Über das Verstehen der Formel bin ich dahin gekommen, dass ich verstanden habe, was wir ausrechnen.

Die Plastizitätszahl in der Bibel

Wir haben in der evangelikalen Christenheit genau das gleiche Problem.
Die Gläubigen kennen die Worte und können sie zu wunderbaren Sätzen und Formeln zusammenfügen.
Sie jonglieren mit Liebe und Heiligung, Sünde und Vergebung, Ewigkeit und Einheit, Heiligem Geist und Sohnschaft.
Und wenn man sie fragt, um was es eigentlich geht bei der ganzen Sache, dann wiederholen sie einfach ihre Formeln und Sätze.
Und die Gläubigen sagen: So falsch kann das ja nicht sein, was wir da sagen, das steht ja so in der Bibel.
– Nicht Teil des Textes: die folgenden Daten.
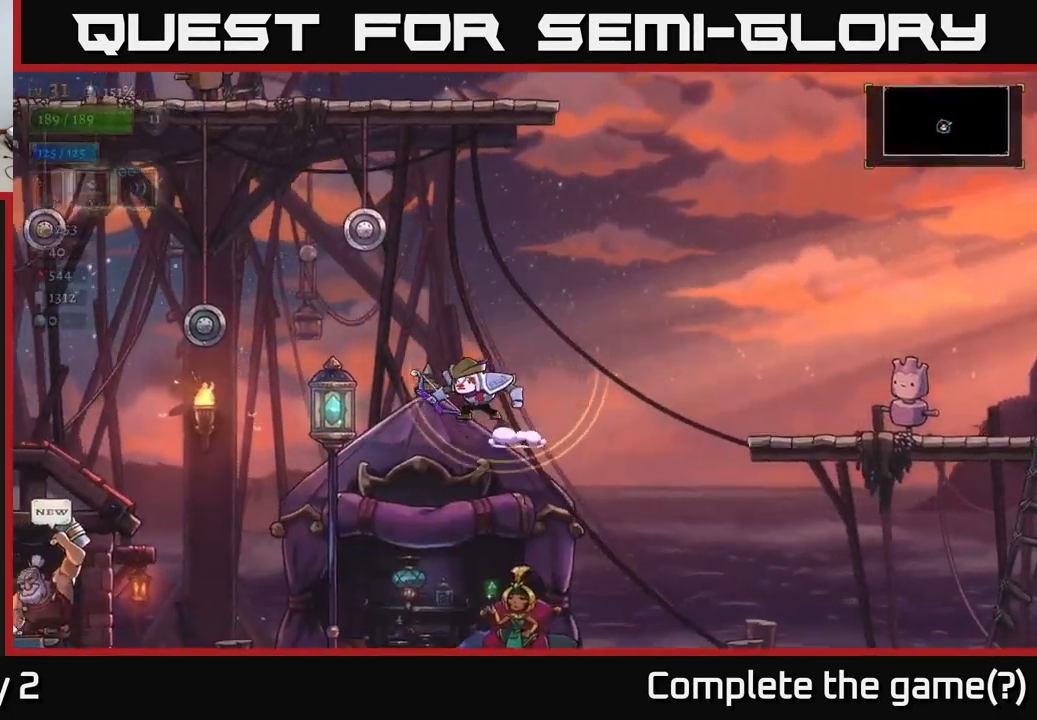
{"buttons": [], "left_stick": "left", "right_stick": "center", "events": []}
Das sind biblische Sätze, biblische Formeln.
Wie in der Geophysik: An meiner Benutzung der Formel kann keiner rummeckern, sie steht ja so im Lehrbuch.

Leider nicht

Wir haben in der Bibel das gleiche Problem wie in der Geophysik: Worum es eigentlich geht, wird weder definiert noch formuliert.
Und darum hat uns das von unseren Bibellehrern und Predigern auch nie jemand gesagt.
Die wussten es auch nicht, denn es steht als Definition oder Formulierung nicht in der Bibel drin.
Man bekommt es nur raus, wenn man die Formeln auflöst und rückwärts rechnet.
Wenn man Liebe durch Heiligung teilt, Sünde von Vergebung abzieht, Ewigkeit mal Einheit nimmt und die Wurzel zieht aus Heiligem Geist und Sohnschaft.

Das Ergebnis

Das Ergebnis ist, dass es darum geht, in Kontakt zu treten mit dem ewigen Gott.
Also das uralte Menschheitsproblem: Es gibt offensichtlich einen Gott, aber wie kann man mit ihm umgehen.
Es geht nicht um die Sündenvergebung, denn die ist nur Mittel zum Zweck.
Es geht nicht um Heiligung, denn die ist nur Mittel zum Zweck.
Es geht nicht um den Heiligen Geist, denn der ist nur Werkzeug oder Methode.
Es geht nicht um das ewige Leben, denn das ist nur die Existenzform, die man braucht, um den Kontakt oder die Gemeinschaft mit diesem Gott optimal herstellen zu können.
Es geht nicht um die Liebe, denn sie ist nur das Motiv für den Kontakt zwischen Gott und Menschen.
Es geht darum, möglichst nah an diesen Gott ranzukommen, sich mit ihm verständigen zu können. Tatsächlich und nachweisbar in seiner Nähe zu leben und sich dieses nicht nur einzubilden.
Gottes Stimme zu hören, Gottes Atem zu spüren, Gottes Bewegungen mitzubekommen, Gottes aktuelles Handeln zu erkennen und darum erfolgreich mitmachen zu können.
(Über den letzten Punkt hat Rick Warren in seinem Buch „Kirche mit Visionen“ ein ganzes Kapitel geschrieben: Mitzukriegen, wann und wo Gott eine Welle macht, und dann darauf surfen.)
„Gemeinschaft“ könnte man das nennen, wenn dieser Begriff in der christlichen Szene nicht so dermaßen ausgelutscht, abgenutzt und missbraucht wäre.
Freund und Freundin Gottes zu sein, im besten und absolutem Sinne dieses Begriffes.

Warum Jesus kam

Das ist auch der einzige Grund, warum Jesus gekommen ist: Um die Verbindung zwischen Gott und Mensch zu perfektionieren.
Jesus ist nicht gekommen, um die Sünden zu vergeben. Er hat zwar alles getan, damit sie vergeben werden, aber das war nur ein Mittel, um sein eigentliches Ziel zu erreichen.
Jesus ist nicht gekommen, um den Teufel zu besiegen. Er hat ihn zwar besiegt, aber das war nur ein Mittel, um sein eigentliches Ziel zu erreichen.
Das eigentliche Ziel von Jesus war, eine größtmögliche Nähe von Menschen zu Gott (oder andersherum) herzustellen.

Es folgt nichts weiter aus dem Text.